A soccer player was shot dead in the city of Cali last week – putting the city’s problem with social violence in the spotlight once again.
Alejandro Peñaranda, a 24-year-old Deportivo Tulua forward, was with a group players when he was gunned down in the hyper-violent district of Aguablanca.
Peñaranda’s teammate, Heissen Izquierdo, was also injured in the attack, which police have called a “crime of passion.”
Local cops told RCN Radio that the shooter had asked about a woman before firing at the group, who were heading to a house in the east of the city on June 1.
A reward of $10,000,000 Colombian pesos ($3,450) has been offered for anyone who can help find the murderer.
Not just drugs
Often labelled as one of the most violent cities in the world, Cali has long-struggled with violence – formerly from the infamous Cali Cartel and later from groups such as the “Rastrojos,” who battled it out with other gangs for control of the cocaine trade.
But this recent murder has put Colombia’s third-largest city in the headlines again because of its problem with social violence.
Violence is not just restricted to organized groups in the city: anyone can be targeted when there are such high levels of impunity and a culture of normalizing aggression.

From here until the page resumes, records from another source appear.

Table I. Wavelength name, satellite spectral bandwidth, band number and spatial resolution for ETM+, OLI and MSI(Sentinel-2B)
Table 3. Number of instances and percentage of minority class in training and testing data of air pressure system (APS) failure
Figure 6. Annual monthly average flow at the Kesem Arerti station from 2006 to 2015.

Cali in particular sees shockingly high numbers of revenge killings, femicides and murders committed by smaller criminal gangs fighting for territory. In 2017, 1,247 people were murdered, the Medical Examiner’s Office said last week.
Cali’s homicide rate
Women
In a country where gender-based violence is “so entrenched that it is viewed almost as a normal part of life,” according to Amnesty International, women often bear the brunt of it.
According to the Cali security observatory, a femicide occurs every 11 days in the city.

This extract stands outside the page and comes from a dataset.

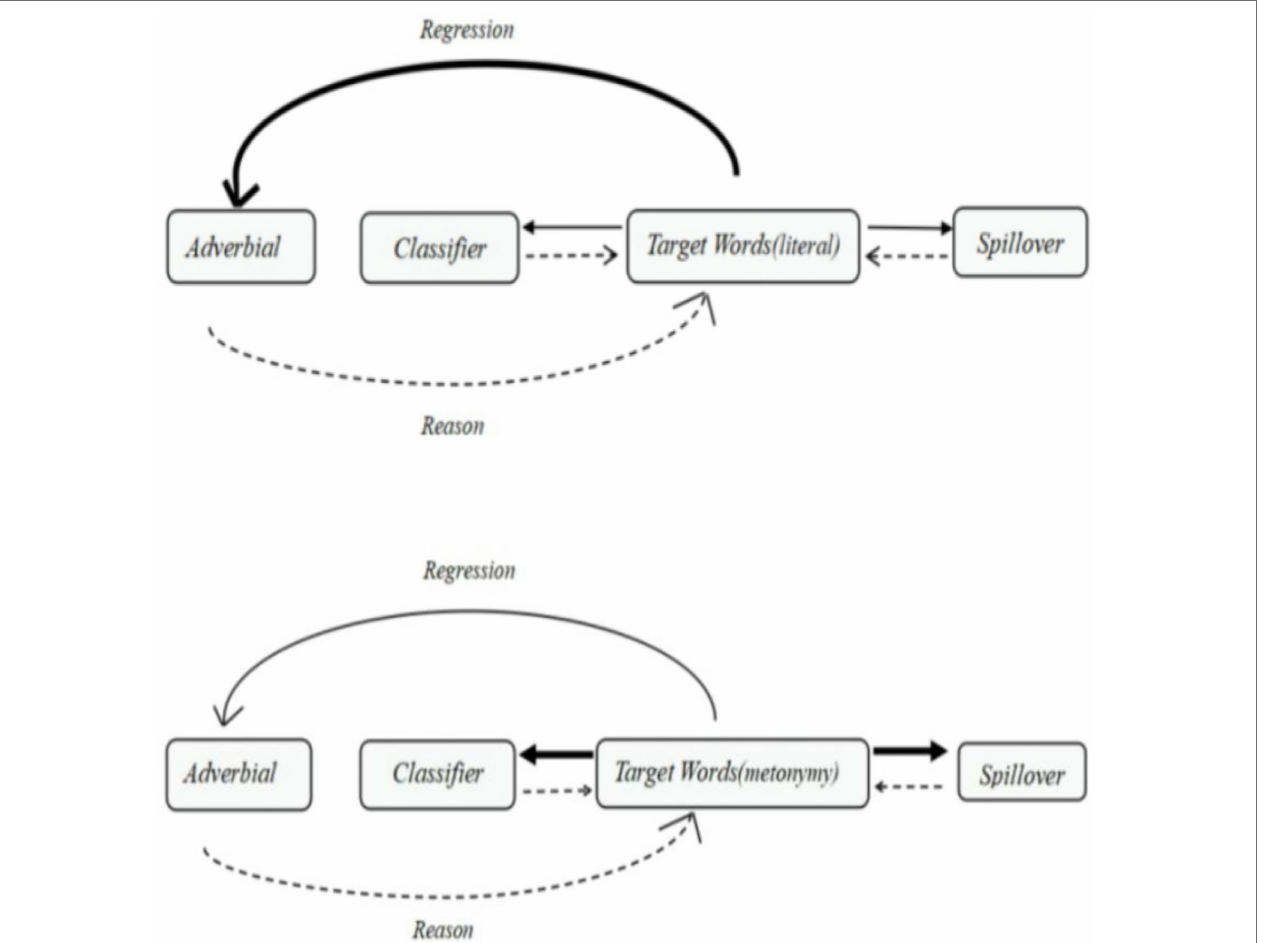
FIGURE 1 | Cognitive-psychological model for Chinese metonymy as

When a woman was killed by husband in the city, she was called to testify over the domestic abuse she had reported after her death.
The ineptness of the authorities in the city – and Colombia – is why everyday violence often goes unpunished.
Though a strong revenge culture, as well as ingrained machismo, is also to blame.
But another reason for the high rate of social violence, often overlooked, is migration.
The urban consequences of forced displacement
Cali has received huge amounts of people fleeing violence from the countryside who have settled in the city’s slums.
Local newspaper El Pais reported that despite the role the mafias and drug gangs play in the city, the fact that Cali receives so many people from the troubled Pacific coast makes it a “breeding ground” for violence.
With large numbers of people — often forcibly displaced — arriving with little opportunities or money, combined with a lack of investment in security and social conditions in the city, a toxic environment is left to grow.
A report by Forced Migration Online said displaced people who settle in “swelling slums” such as that of Aguablanca “live in fear and miserable poverty, usually receiving no assistance”.
Another news story also highlighted the problems caused by migration to the city from the Pacific coast.
An obvious solution to the problems would be more investment from the seemingly absent authorities.
By looking to other parts of the country and seeing that money is being used to prevent violence – such as Medellin, which has historically invested far more than Cali – murders like Peñaranda’s could then hopefully become a lot less common.